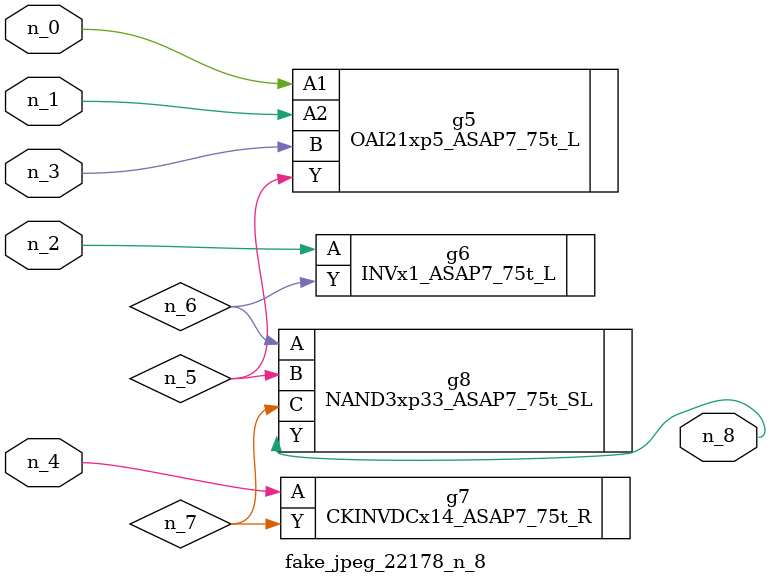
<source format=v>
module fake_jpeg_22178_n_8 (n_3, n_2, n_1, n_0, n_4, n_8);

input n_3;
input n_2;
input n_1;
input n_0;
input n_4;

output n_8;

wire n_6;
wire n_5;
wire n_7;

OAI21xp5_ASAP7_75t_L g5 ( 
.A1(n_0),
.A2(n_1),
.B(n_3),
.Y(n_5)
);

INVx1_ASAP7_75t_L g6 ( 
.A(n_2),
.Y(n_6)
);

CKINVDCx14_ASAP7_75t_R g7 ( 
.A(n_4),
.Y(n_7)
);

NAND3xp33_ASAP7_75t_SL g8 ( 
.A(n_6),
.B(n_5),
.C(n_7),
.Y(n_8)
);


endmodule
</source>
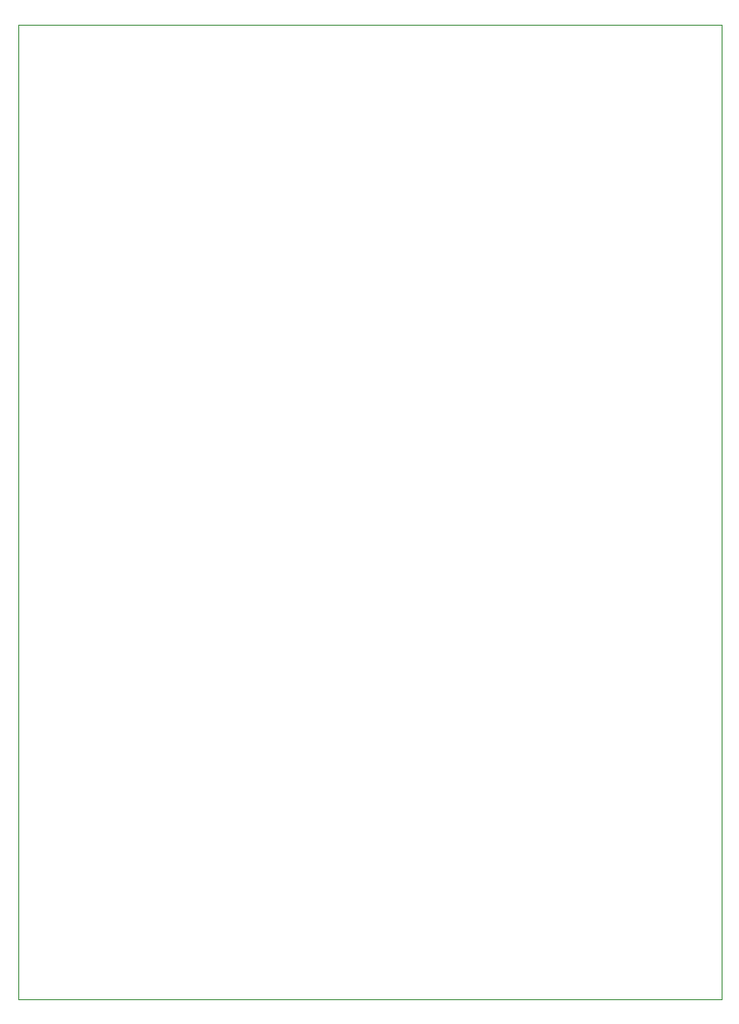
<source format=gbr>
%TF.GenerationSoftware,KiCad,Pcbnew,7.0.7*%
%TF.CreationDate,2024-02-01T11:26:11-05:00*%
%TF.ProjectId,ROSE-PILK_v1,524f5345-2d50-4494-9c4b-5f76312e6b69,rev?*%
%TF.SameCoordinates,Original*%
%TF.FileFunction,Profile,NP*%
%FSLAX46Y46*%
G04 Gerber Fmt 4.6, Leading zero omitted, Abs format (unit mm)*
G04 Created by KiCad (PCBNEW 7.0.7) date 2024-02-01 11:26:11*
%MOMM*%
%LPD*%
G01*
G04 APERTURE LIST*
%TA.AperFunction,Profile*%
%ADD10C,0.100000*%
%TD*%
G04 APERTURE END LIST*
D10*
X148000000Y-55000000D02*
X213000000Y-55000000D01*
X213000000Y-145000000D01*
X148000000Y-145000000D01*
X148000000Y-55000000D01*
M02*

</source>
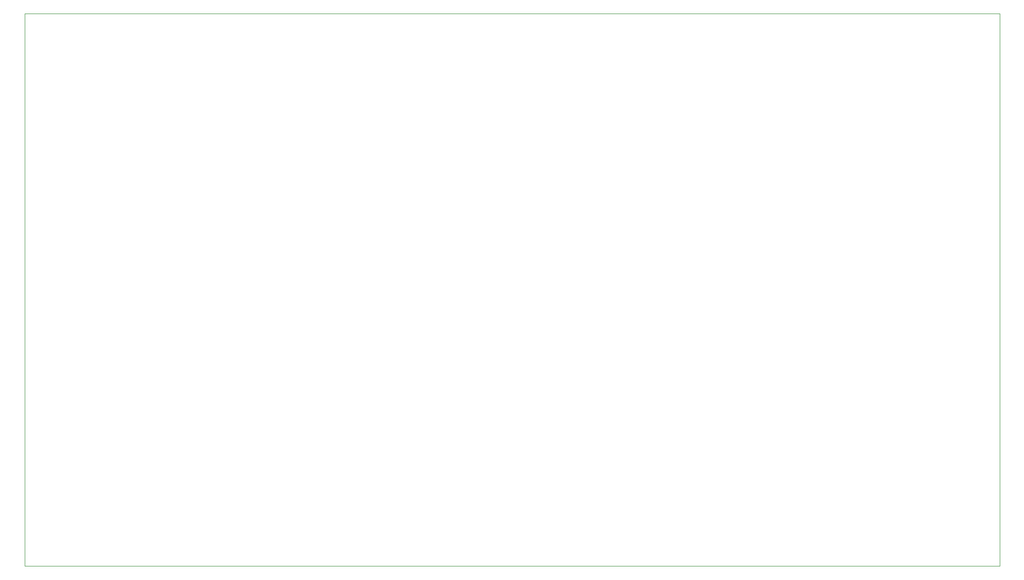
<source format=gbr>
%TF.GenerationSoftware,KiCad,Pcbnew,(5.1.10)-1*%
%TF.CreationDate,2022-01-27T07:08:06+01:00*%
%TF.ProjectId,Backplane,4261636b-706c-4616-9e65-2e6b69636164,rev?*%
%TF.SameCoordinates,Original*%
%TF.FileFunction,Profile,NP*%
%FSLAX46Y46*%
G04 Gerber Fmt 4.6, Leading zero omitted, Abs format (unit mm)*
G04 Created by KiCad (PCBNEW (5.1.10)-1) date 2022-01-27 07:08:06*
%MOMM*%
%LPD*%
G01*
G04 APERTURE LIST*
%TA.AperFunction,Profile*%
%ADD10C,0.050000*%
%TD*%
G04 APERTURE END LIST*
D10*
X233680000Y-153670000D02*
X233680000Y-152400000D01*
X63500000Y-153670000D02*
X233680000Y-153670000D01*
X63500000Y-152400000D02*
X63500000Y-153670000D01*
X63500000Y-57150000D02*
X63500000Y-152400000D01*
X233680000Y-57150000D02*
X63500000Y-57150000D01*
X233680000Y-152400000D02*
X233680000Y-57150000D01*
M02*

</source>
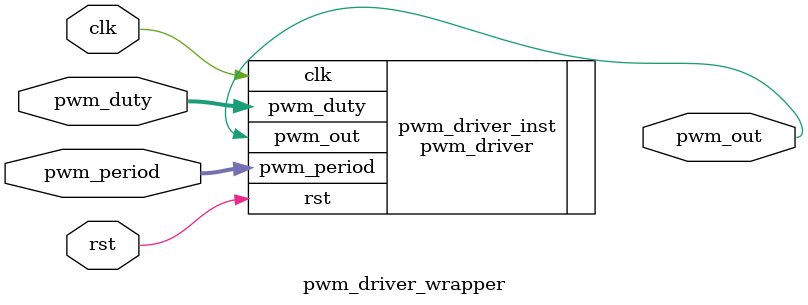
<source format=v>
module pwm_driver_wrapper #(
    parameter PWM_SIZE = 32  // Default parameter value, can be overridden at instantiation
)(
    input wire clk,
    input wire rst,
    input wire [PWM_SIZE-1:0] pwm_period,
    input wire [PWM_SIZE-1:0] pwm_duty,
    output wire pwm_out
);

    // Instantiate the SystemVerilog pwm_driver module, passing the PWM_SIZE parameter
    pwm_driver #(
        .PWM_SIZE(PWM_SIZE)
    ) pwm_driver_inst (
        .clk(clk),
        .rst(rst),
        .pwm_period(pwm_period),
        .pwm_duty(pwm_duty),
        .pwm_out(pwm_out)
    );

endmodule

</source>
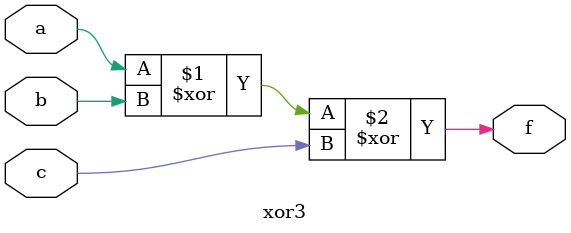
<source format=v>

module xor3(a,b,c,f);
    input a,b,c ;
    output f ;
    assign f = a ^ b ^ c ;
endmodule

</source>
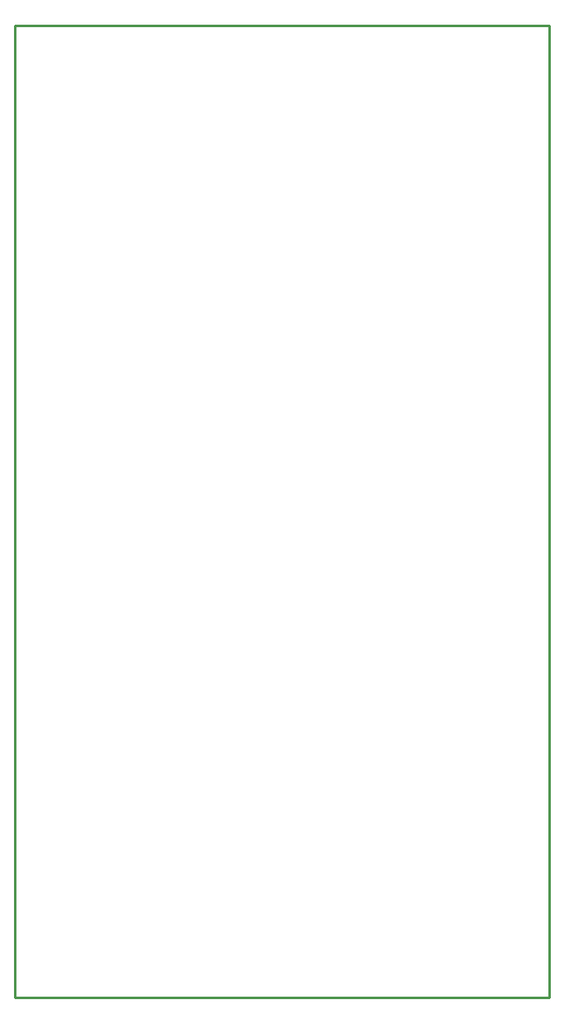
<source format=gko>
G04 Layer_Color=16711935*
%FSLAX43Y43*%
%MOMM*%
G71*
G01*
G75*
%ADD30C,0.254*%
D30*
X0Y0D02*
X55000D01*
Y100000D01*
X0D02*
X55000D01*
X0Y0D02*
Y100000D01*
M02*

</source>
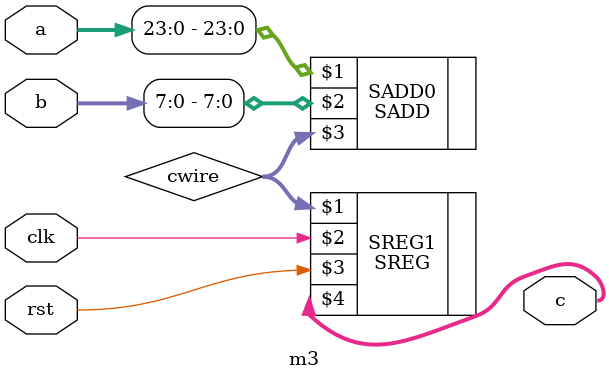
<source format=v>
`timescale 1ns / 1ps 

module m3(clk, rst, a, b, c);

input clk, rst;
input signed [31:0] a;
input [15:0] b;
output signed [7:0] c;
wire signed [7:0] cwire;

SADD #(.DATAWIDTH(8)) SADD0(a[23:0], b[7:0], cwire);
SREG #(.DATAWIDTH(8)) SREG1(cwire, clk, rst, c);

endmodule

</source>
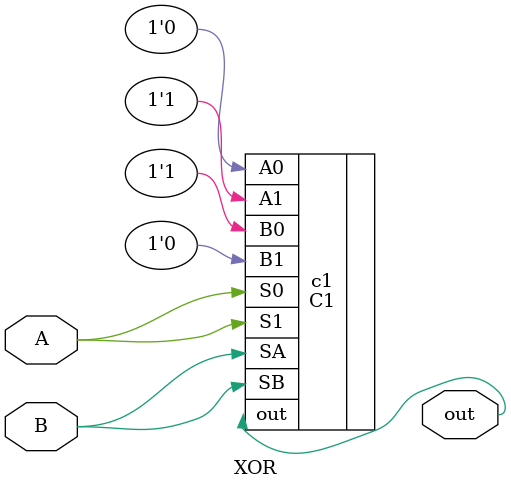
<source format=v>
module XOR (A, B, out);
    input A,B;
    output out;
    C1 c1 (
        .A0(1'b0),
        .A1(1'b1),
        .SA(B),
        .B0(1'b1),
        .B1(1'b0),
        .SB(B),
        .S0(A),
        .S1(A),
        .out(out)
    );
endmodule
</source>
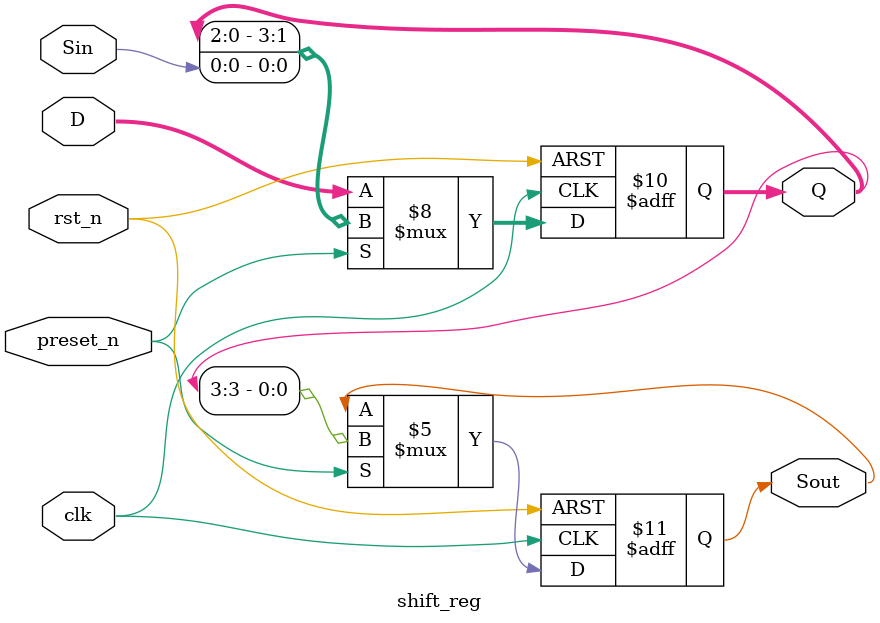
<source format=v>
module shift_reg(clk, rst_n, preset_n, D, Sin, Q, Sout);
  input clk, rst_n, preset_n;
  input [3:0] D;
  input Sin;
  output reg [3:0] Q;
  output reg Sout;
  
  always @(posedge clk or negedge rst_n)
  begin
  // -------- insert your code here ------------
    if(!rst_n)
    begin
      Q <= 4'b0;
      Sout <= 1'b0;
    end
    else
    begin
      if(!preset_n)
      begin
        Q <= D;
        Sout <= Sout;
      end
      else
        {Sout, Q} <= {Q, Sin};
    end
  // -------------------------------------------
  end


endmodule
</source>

────────────────────

Throughout the data above, find each line that includes the string "zero"; state only how many there are.

2